Он продолжал свой доклад, то и дело прерываемый вопросами начальника. И чем дальше, тем короче, отрывистей становились ответы Четунова. Ему вдруг почудилось, что начальник его на чем-то ловит. «Может быть, он чувствует, что я недоговариваю чего-то? Может быть, в моих ответах есть незаметные мне самому провалы? И зачем только приврал я насчет второй впадины? Все было бы так хорошо!»

Настроение Четунова все более портилось, но начальник словно не замечал этого. Выспросив все до конца, — он наговорил Четунову много лестных слов, присовокупив, что ему будет объявлена в приказе благодарность. Все это нисколько не тронуло Четунова. Он поймал себя на странном чувстве: ему казалось, будто его хвалят не за то, что он действительно сделал, а за мнимый осмотр второй впадины. И хоть это было неправдой, вдруг уверился, будто главного-то он и не выполнил.

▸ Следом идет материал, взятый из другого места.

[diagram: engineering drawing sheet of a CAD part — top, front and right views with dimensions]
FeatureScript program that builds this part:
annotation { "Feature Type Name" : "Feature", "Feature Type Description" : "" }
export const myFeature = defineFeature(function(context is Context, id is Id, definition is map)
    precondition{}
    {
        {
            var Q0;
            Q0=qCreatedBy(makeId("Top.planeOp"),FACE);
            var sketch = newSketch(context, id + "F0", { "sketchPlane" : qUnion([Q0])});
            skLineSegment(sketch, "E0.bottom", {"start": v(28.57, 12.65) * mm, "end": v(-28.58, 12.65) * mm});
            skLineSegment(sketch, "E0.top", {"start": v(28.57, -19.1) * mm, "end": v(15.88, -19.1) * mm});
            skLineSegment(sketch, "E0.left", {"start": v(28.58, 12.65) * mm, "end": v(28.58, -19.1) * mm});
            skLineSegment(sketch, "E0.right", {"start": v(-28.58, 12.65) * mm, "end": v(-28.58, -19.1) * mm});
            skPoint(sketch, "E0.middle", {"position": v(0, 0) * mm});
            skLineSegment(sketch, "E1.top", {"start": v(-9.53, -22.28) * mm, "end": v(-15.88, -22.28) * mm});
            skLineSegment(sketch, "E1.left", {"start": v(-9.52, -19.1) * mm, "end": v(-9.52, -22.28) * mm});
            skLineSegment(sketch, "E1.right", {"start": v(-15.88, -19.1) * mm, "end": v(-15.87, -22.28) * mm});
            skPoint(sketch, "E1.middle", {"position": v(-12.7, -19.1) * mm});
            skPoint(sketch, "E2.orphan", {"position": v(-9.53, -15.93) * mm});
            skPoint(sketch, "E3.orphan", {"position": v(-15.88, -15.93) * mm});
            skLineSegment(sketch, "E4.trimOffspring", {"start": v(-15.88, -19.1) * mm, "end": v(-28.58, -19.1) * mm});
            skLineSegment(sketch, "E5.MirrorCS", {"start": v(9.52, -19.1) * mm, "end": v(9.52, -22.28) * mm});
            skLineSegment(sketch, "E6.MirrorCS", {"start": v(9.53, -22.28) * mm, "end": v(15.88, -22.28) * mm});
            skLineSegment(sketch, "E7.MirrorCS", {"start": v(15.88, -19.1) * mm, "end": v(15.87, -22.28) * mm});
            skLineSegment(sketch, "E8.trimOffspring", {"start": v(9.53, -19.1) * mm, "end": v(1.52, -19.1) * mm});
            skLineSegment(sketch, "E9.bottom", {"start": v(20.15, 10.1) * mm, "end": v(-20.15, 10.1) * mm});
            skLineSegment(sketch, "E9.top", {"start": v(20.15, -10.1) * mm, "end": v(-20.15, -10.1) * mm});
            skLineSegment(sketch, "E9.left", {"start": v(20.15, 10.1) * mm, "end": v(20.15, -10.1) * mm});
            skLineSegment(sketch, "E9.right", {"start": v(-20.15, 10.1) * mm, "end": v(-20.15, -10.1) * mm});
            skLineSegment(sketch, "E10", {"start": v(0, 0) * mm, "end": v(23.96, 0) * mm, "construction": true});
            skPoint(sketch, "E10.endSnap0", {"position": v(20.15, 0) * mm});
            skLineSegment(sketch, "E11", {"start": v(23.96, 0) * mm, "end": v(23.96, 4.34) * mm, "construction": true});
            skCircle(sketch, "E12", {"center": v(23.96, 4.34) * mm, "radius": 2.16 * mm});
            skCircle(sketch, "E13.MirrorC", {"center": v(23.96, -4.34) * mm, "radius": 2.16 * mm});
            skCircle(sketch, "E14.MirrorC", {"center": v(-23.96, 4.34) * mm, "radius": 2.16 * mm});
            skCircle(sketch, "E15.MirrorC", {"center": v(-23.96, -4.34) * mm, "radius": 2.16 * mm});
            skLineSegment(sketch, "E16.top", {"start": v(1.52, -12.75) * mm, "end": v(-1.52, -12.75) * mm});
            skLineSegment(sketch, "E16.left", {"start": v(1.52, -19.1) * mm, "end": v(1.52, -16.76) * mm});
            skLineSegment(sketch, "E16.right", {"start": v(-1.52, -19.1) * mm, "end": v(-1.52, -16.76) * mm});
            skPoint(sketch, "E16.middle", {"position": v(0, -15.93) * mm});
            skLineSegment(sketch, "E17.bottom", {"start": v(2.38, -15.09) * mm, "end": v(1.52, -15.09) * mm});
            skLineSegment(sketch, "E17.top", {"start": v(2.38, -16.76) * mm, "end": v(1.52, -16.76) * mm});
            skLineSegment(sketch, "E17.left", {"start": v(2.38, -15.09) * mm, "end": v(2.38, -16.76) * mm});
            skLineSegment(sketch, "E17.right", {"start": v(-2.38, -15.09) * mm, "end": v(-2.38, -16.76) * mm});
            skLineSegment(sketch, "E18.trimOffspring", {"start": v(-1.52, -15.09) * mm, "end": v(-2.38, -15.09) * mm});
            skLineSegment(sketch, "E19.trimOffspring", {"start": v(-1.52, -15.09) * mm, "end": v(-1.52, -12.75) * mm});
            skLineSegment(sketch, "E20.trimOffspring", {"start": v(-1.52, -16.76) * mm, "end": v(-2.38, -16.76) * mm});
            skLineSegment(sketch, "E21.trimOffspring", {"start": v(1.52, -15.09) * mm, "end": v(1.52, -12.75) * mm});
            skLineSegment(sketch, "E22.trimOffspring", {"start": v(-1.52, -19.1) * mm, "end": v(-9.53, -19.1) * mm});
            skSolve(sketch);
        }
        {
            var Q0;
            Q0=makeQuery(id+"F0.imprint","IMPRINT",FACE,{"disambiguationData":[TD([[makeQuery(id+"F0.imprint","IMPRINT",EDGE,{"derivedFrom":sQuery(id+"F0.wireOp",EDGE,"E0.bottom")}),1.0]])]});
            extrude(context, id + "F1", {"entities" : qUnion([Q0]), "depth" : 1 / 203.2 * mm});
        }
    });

Случайная ложь как-то странно обесценила его работу в собственных глазах.

Когда Четунов вышел из палатки начальника, уже свечерело, закат проложил на небе зеленые, оранжевые и пунцовые полосы, серый такыр подрумянился, и в этих предвечерних красках окрестный простор уже не казался таким голым и бесприютным.

Его совсем разморило, хотелось в постель, даже не ради сна, а чтоб уйти из этой долгой, мучительной яви, уйти от самого себя. Но в палатку идти он не решался, ему не хотелось никого видеть. Начнутся расспросы, еще заставят выпить в честь «боевого крещения», и тут он обязательно сорвется: слишком перенапряжены нервы.

Он пошел прочь от палаток, туда, где в голубой дымке надвигающихся сумерек чернели тонкие скелеты буровых вышек. На пути ему попались сложенные в штабель старые ящики. Он прошел за ящики и прилег на приятно теплую дневным теплом землю. Розовые тяжи облаков сплели на небе сложный узор и вдруг начали быстро, зримо таять.

Четунов знал, что ему надо обдумать события сегодняшнего дня, принять какие-то решения, но усталый мозг родил лишь одну коротенькую мысль: «Если все обойдется, я буду иначе жить». Он сразу заснул, будто провалился в темный погреб.